There is something mesmerizing about chocolate ganache. When I made it the other day, I fell into a kind of trance. Dark chocolate and warm cream slowly melting together creates the most amazingly delicious smell. The more the chocolate melts, the glossier the ganache gets and it feels like you are making a bowl of rich brown silk. I can’t think of any food that looks as enticing as chocolate ganache. There is also something so satisfying about pouring molten chocolate ganache from a height onto a cake. I can only imagine how much fun it would be to work with chocolate every day. *mouth waters*
This decadent glaze was perfect for my nutty and almost nutritious hazelnut cake. This cake is definitely one for the grown-ups, as it’s not excessively sweet, but rather nutty with an intense dark chocolate ganache. I used hazelnut flour, which is something that is new to me. It creates a cake that is rich and full of goodness. If you are good at resisting temptation this cake will keep for about a week, as the nuts keep it moist and fresh. When I make this cake again, I will slice it in half and slather a thicker ganache in the centre as you can never have too much ganache in your life. This cake is divine and one that I really enjoyed making, eating and even cleaning up after.
This cake recipe is adapted from a recipe here.
- 4 medum eggs
- 250g of white sugar
- 120g of salted butter
- 100g of yoghurt
- 100g of hazelnut flour (I used Holmquist)
- 250g of plain flour
- 1 tsp of baking powder
- 10-15 shelled hazelnuts
- 50 g of white sugar
- 25mls of water
- 120 ml of whipping cream
- 125g of dark chocolate (at least 60% cocoa)
- 1 tsp of bourbon (optional)
Grease an 8 inch cake tin with butter and bottom line with parchment paper. I like to use a spring form tin for this recipe, as it’s easy to remove a cake from a spring form tin. Preheat the oven to 170 C/ 350F. Using an electric beaters/ food processor, beat the butter and sugar together until light and fluffy. Add the eggs, one at a time and beat well between each addition. Add the yoghurt and beat to combine.
Sieve the flour and baking powder into the mixture and add the hazelnut flour. Stir well to combine all the ingredients. Pour the batter into the prepared tin. Cook for 45-60 minutes. Turn the cake midway through cooking to ensure even browning. Keep an eye on it, and put some foil over the cake if it’s browning too much. To test if the cake is cooked, insert a sharp knife / cake tester into the center of the cake. If it comes out clean the cake is done. Once the cake is cooked, remove from the oven and place on a wire rack. Once cool, remove the cake from the tin and leave to rest on the wire rack.

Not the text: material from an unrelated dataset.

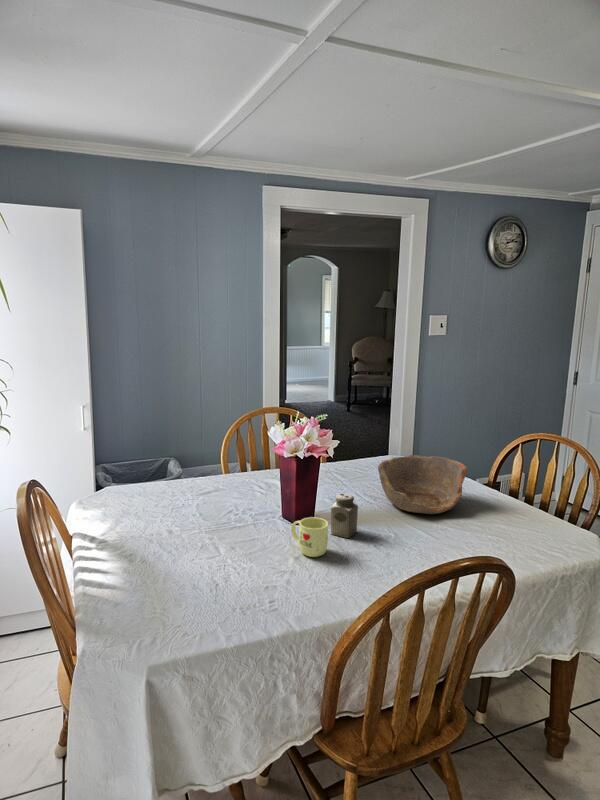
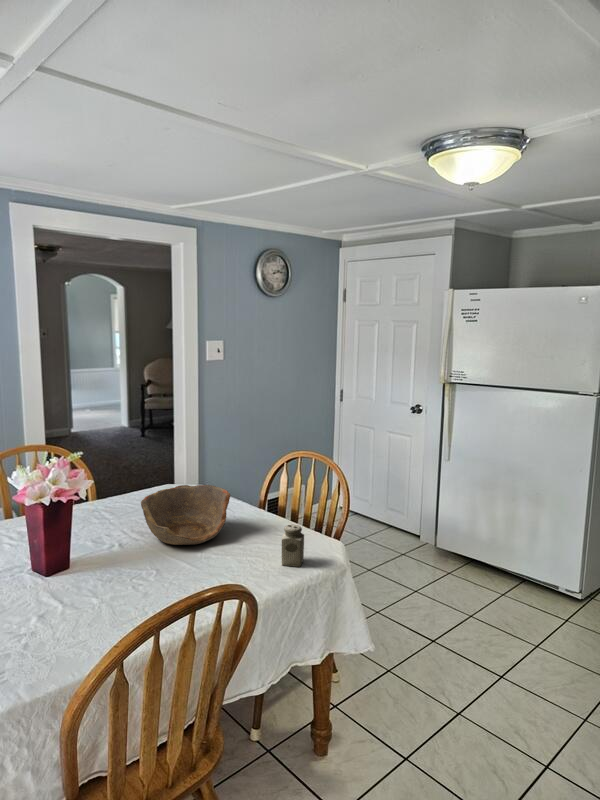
salt shaker: present [331,494,358,538] -> present [282,524,304,567]
mug: present [291,517,328,557] -> none [36,567,77,611]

To make the basic caramelized hazelnuts, use the smallest pot/ pan to melt the caramel. This will give you more depth for dipping the nuts. Put the water and sugar into the pan and heat over a medium high heat. Resist the urge to stir, just allow the sugar and water melt and bubble together. Heat for a few minutes until the sugar has dissolved and the mixture becomes a golden caramel colour. Once it has taken on a deep golden brown color, take the caramel off the heat and allow to cool for a few minutes. The caramel is extremely hot, so be very careful not to touch it. Place the nuts, one at a time into the caramel and use a spoon to ensure the nut is evenly coated. Remove the caramel hazelnuts with the spoon and allow to cool on a sheet of parchment paper.
I experimented a bit with the hazelnuts – I made the basic ones and I also made caramel coated hazelnuts with a spike. You will notice lines on top of my cake – they are actually lines of caramel. To make the caramel coated nuts with a spike, place a cocktail stick into the side of a hazelnut. Put a baking tray lined with parchment paper onto your kitchen floor. Dip the hazelnut into the molten caramel, and then rest the cocktail stick on the counter, so that the coated hazelnut hangs over the counter edge. Any excess caramel will drip onto the parchment paper on the floor. You will be left with a hazelnut that has an icicle type caramel spike protruding from it. Once cool, remove the cocktail stick from the nut.
Break the chocolate into small pieces and places in a large bowl. Put the cream in a small heavy bottomed saucepan and heat until just beginning to simmer. Pour the hot cream into the bowl of chocolate and whisk until smooth. Add the bourbon if desired, and leave to cool slightly.
To decorate the cake, place it on the cooling rack on top of a baking tray. This way, any chocolate ganache that spills will spill into the baking tray, rather than your counter top! To coat the cake in ganache, start by pouring the ganache from the centre of the cake. Ensure all sides of the cake are covered with ganache. Decorate the cake with the caramelized hazelnuts. Leave the cake to cool for about 45 minutes minutes before serving.